Gold prices pushed to session highs late Monday afternoon, as U.S. stocks continued their massive selloff, with both the S&P 500 and the Dow plunging in a matter of minutes.
Analysts pointed to a more hawkish Federal Reserve as the catalyst for the move down in equities.
"What we are seeing in the market is a reaction to last week - with the Fed changing hands, and a marginally more hawkish rhetoric than expected, and solid jobs data with wage growth, and solid GDP projections for Q1," president of Blue Line Futures Bill Baruch said in an interview.
"All of that combined pushed growth and inflation expectations faster than markets have priced in and we saw the dollar move and yields move higher," Baruch said. "The stock market had to catch up with things and re-adjust."
In a matter of minutes during Monday's session, the Dow Jones Industrial Average dropped 1,600 points, the biggest decline since December 2008.
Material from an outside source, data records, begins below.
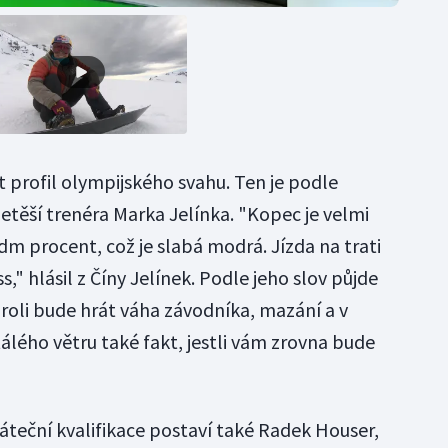
t profil olympijského svahu. Ten je podle
etěší trenéra Marka Jelínka. "Kopec je velmi
dm procent, což je slabá modrá. Jízda na trati
," hlásil z Číny Jelínek. Podle jeho slov půjde
 roli bude hrát váha závodníka, mazání a v
ého větru také fakt, jestli vám zrovna bude
áteční kvalifikace postaví také Radek Houser,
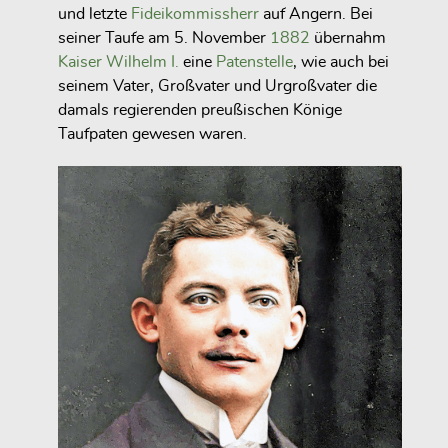
und letzte
Fideikommissherr
auf Angern. Bei
seiner Taufe am 5. November
1882
übernahm
Kaiser Wilhelm I.
eine
Patenstelle
, wie auch bei
seinem Vater, Großvater und Urgroßvater die
damals regierenden preußischen Könige
Taufpaten gewesen waren.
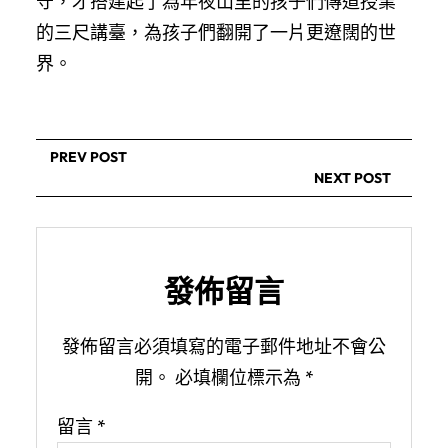
守，才搭建起了為年夜山里的孩子們傳道授業
的三尺講臺，為孩子們翻開了一片更遼闊的世
界。
PREV POST
NEXT POST
發佈留言
發佈留言必須填寫的電子郵件地址不會公
開。
必填欄位標示為
*
留言
*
Gold responded with a jump up in prices, with April Comex gold futures last trading at $1,341.0, up 0.28% on the day.
"The markets are getting spooked and rattled right now," said Colin Cieszynski, chief market strategist at the Fundamental Technician Today. "People tried some bargain hunting early on Monday, but then round two of selling began."
Nick Exarhos, economist at CIBC World Markets, described the situation as "panic setting into the marketplace," with gold benefitting from that.
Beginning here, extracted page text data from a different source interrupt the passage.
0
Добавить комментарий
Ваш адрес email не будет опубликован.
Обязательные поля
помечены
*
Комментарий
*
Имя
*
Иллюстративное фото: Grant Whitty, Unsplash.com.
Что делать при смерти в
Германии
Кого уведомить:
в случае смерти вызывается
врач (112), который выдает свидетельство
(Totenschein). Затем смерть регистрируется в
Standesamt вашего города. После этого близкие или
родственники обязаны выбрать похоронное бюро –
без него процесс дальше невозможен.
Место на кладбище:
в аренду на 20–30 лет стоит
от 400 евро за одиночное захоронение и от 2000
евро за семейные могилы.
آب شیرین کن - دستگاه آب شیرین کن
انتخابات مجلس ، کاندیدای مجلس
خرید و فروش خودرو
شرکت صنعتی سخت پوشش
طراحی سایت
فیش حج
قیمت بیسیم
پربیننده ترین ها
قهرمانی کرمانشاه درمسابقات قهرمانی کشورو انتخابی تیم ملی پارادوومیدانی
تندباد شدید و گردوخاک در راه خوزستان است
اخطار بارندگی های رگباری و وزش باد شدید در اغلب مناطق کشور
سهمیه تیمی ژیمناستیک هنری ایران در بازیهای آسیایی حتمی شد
But, others said that even though gold prices are seeing a small rally based on this, the upside is limited because the main catalysts for the equity selloff are stronger economic growth and rising U.S. dollar.
"Ultimately, gold is starting to respond, but it is not responding as much because of the backdrop behind it - stronger U.S. dollar and growth. Gold is not a major benefactor here. It is at an elevated level already and upside is limited unless there is an actual catalyst," Baruch said.